The complex would be constructed in the green space northwest of Cabelas (Redfish Commons encircled in red)

Hoping to infuse life into failing businesses along Cabelas’ Parkway, south of Hwy 30 across the way from a bustling Tanger Outlet Malls, Gonzales’ City Council approved a waiver of its development code’s density cap for Mixed Use developments on Monday.  Sportsman’s Park Lofts envisions four structures in a “5-story multi-family complex” to include a parking garage next door to Cabelas, nearly abutting Interstate 10.  The development, 279 “lofts” on 4.44 acres requires a rezone from C-1 (Commercial) to Mixed Use, and the density waiver was approved contingent thereon.

Redfish Commons Shopping Center “has struggled and we feel like this is in the best economic interest of the city,” argued Councilman Johnny Berthelot who was joined by two colleagues in the 3-2 majority.  If the mountain won’t come to Muhammad, you gotta bring Muhammad(s) to the mountain (hopefully with a lot of disposable income).

Joining Berthelot were Councilmen Harold Stewart and Kirk Boudreaux against the “NO” votes by Tim Riley and Tyler Turner.  It was the same vote composition when the necessary ordinance to rezone the subject acreage was introduced.  That vote will come at the first council meeting of January as a second December meeting will not be held.

Redfish Commons…

Redfish Commons Shopping Center (see water tower in background)

has available space to lease according to Louisiana Commercial Database.  22,548 square feet of building sitting on 2.69 acres, the space is going for $18-22 per square feet annually.

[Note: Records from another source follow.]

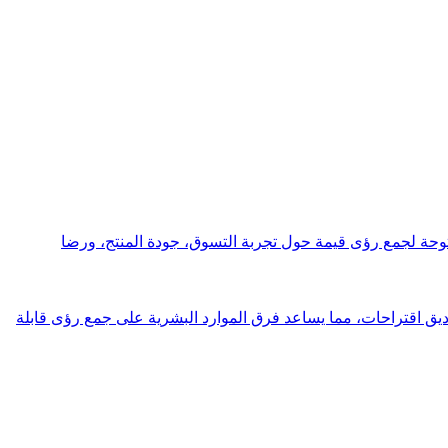
لعملاء لمتجرك الإلكتروني. يقوم Manus بإنشاء نماذج تحتوي على مقاييس التقييم، أسئلة NPS، وحقول مفتوحة لجمع رؤى قيمة حول تجربة التسوق، جودة المنتج، ورضا
جهولة لقياس رضا الموظفين، فعالية القيادة، وثقافة مكان العمل. يقوم Manus بإنشاء نماذج احترافية بمقاييس Likert وصناديق اقتراحات، مما يساعد فرق الموارد البشرية على جمع رؤى قابلة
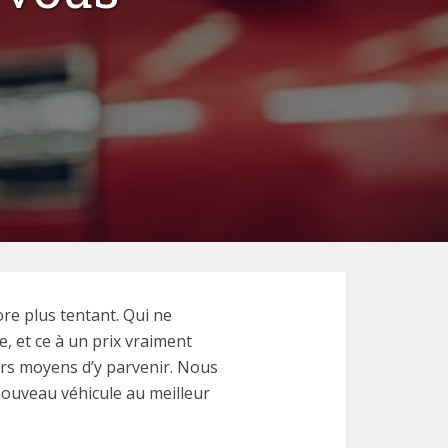
re plus tentant. Qui ne
e, et ce à un prix vraiment
ieurs moyens d’y parvenir. Nous
nouveau véhicule au meilleur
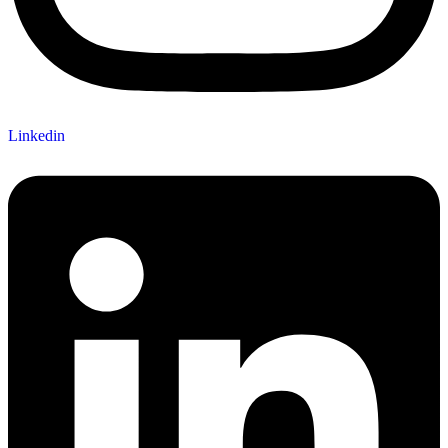
Linkedin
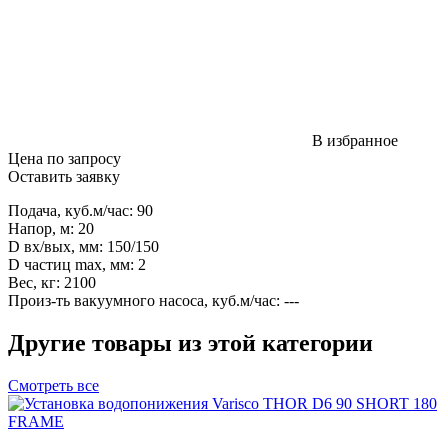
В избранное
Цена по запросу
Оставить заявку
Подача, куб.м/час: 90
Напор, м: 20
D вх/вых, мм: 150/150
D частиц max, мм: 2
Вес, кг: 2100
Произ-ть вакуумного насоса, куб.м/час: ---
Другие товары из этой категории
Смотреть все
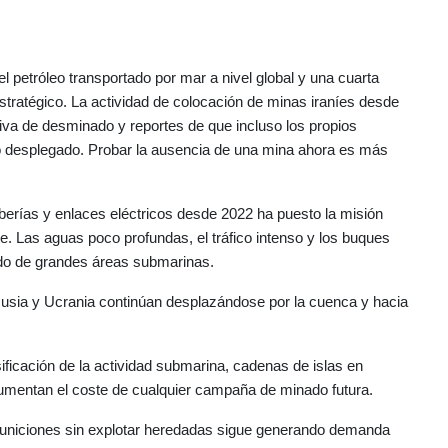
petróleo transportado por mar a nivel global y una cuarta
tratégico. La actividad de colocación de minas iraníes desde
va de desminado y reportes de que incluso los propios
lo desplegado. Probar la ausencia de una mina ahora es más
uberías y enlaces eléctricos desde 2022 ha puesto la misión
e. Las aguas poco profundas, el tráfico intenso y los buques
ido de grandes áreas submarinas.
 Rusia y Ucrania continúan desplazándose por la cuenca y hacia
sificación de la actividad submarina, cadenas de islas en
aumentan el coste de cualquier campaña de minado futura.
 municiones sin explotar heredadas sigue generando demanda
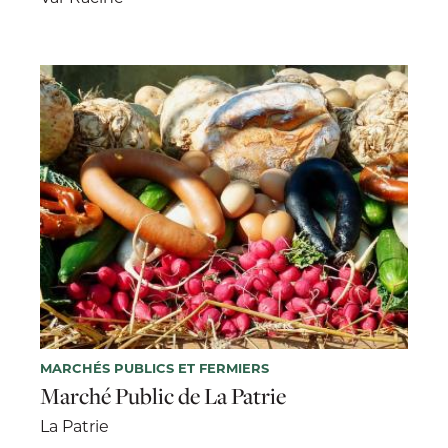
MARCHÉS PUBLICS ET FERMIERS
Marché Public de La Patrie
La Patrie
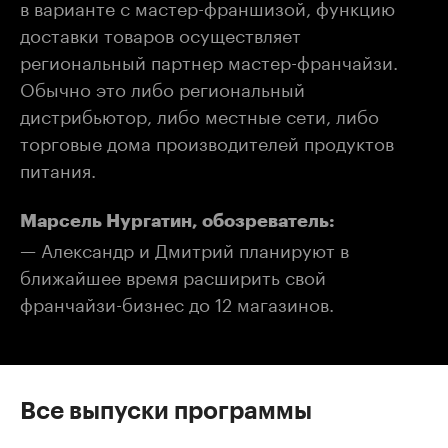
в варианте с мастер-франшизой, функцию
доставки товаров осуществляет
региональный партнер мастер-франчайзи.
Обычно это либо региональный
дистрибьютор, либо местные сети, либо
торговые дома производителей продуктов
питания.
Марсель Нургатин, обозреватель:
— Александр и Дмитрий планируют в
ближайшее время расширить свой
франчайзи-бизнес до 12 магазинов.
Все выпуски программы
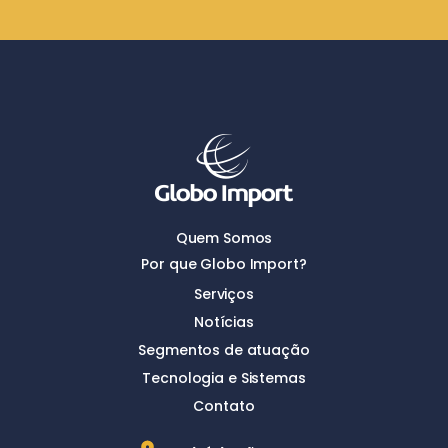
Quem Somos
Por que Globo Import?
Serviços
Notícias
Segmentos de atuação
Tecnologia e Sistemas
Contato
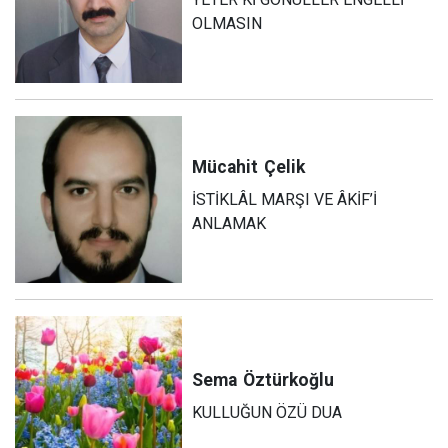
OLMASIN
Mücahit
Çelik
İSTİKLÂL MARŞI VE ÂKİF’İ
ANLAMAK
Sema
Öztürkoğlu
KULLUĞUN ÖZÜ DUA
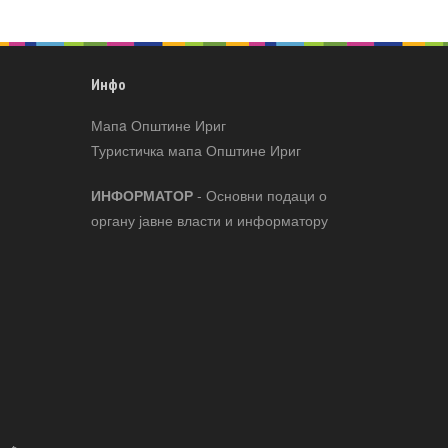
Инфо
Мапa Општине Ириг
Туристичка мапа Општине Ириг
ИНФОРМАТОР
- Основни подаци о
органу јавне власти и информатору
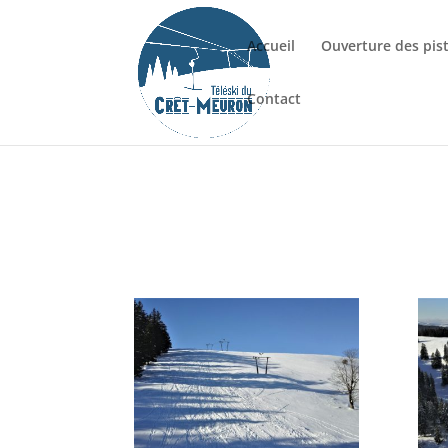
Accueil
Ouverture des pis
Contact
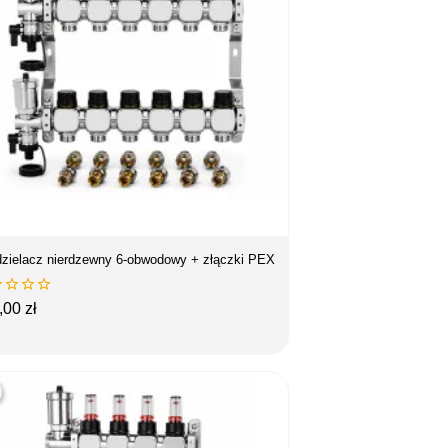
zielacz nierdzewny 6-obwodowy + złączki PEX




na
,00 zł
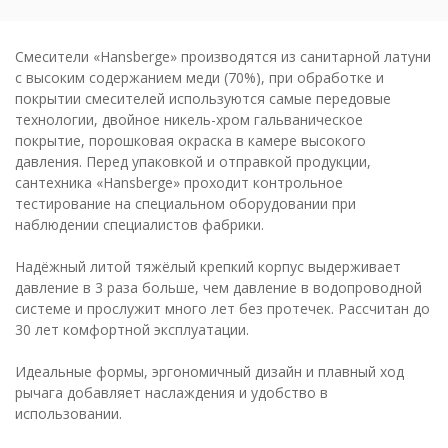
Смесители «Hansberge» производятся из санитарной латуни
с высоким содержанием меди (70%), при обработке и
покрытии смесителей используются самые передовые
технологии, двойное никель-хром гальваническое
покрытие, порошковая окраска в камере высокого
давления. Перед упаковкой и отправкой продукции,
сантехника «Hansberge» проходит контрольное
тестирование на специальном оборудовании при
наблюдении специалистов фабрики.
Надёжный литой тяжёлый крепкий корпус выдерживает
давление в 3 раза больше, чем давление в водопроводной
системе и прослужит много лет без протечек. Рассчитан до
30 лет комфортной эксплуатации.
Идеальные формы, эргономичный дизайн и плавный ход
рычага добавляет наслаждения и удобство в
использовании.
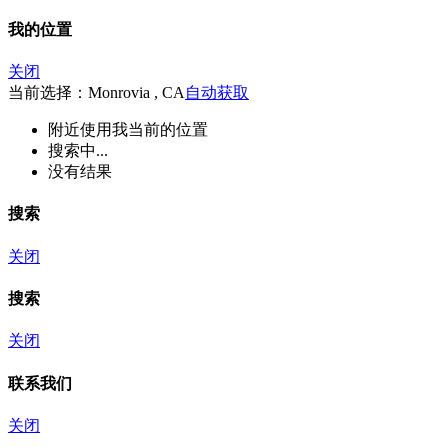
我的位置
关闭
当前选择：Monrovia , CA
自动获取
附近
使用我当前的位置
搜索中...
没有结果
搜索
关闭
搜索
关闭
联系我们
关闭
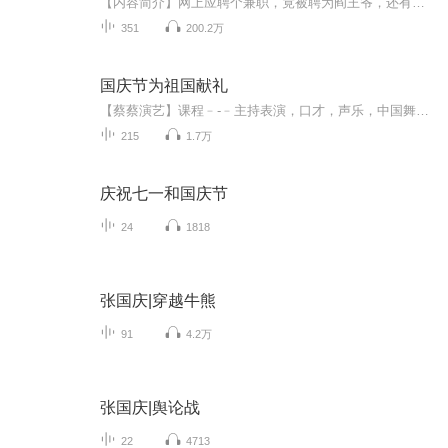
【内容简介】网上应聘个兼职，竟被聘为阎王爷，还有人拼命想当阎王夫人，生活别说多逍遥……【作者/主播简介】作者：江中蛟，台湾畅销玄幻小说作家，一度出版《玄门神话》《神话旅程》《绝世之富甲小仙》等作品，另在酷匠网创作精品悬疑小说《借种》，追书、点击均排名第一。加入黑岩网强势打造转型之作《兼职阎王爷》《小爷从仙界回来了》深受读者好评，点击逾百余万。主播：初见，网络知名播音员，相声演说家，声线多变，擅长以第三者角度，传达故事的神韵。作品有《仙界走私大鳄》《东北惊奇先生》《混在西游记当...
351
200.2万
国庆节为祖国献礼
【蔡蔡演艺】课程﹣-﹣主持表演，口才，声乐，中国舞，民族舞。独特的小舞台，专业的录音棚，每一位同学都能成为优秀的小明星。独特的教学模式，轻松上课，快乐学习！知名主持人，舞蹈家，高级教师任职授课！江南总校：河沟街42号三楼 18545856430江北分校...
215
1.7万
庆祝七一和国庆节
24
1818
张国庆|穿越牛熊
91
4.2万
张国庆|舆论战
22
4713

Gonzales made major infrastructure investment over the past decade or so, building a second water tower and adding significant capacity to its sewer treatment capability with an eye toward southward expansion.  Much of the anticipated tax revenue generation has failed to materialize, disappointing to elected officialdom long committed to that expansion.

City fathers dreamt of major development a few tenths of a mile south as the crow flies where Edenborne Parkway connects River Parishes Community College to Lamar Dixon Expo Center.  The subprime mortgage crisis of 2007-10 had a lot to do with derailing big plans there.  Disappointed but undaunted, the city looked across Hwy 44 where 343 acres were annexed to accommodate Conway (Plantation) mixed use development in 2012.

Conway was supposed to include a commercial strip abutting Hwy 44 when first pitched to the city, only after which would the residential subdivision units be built.  The best laid plans of mice and men often go awry.  Southern Lifestyle Development sold the city on a development akin to River Ranch in Lafayette before bailing on the plan.

What’s the world coming to when you can’t trust developers (sarcasm alert)?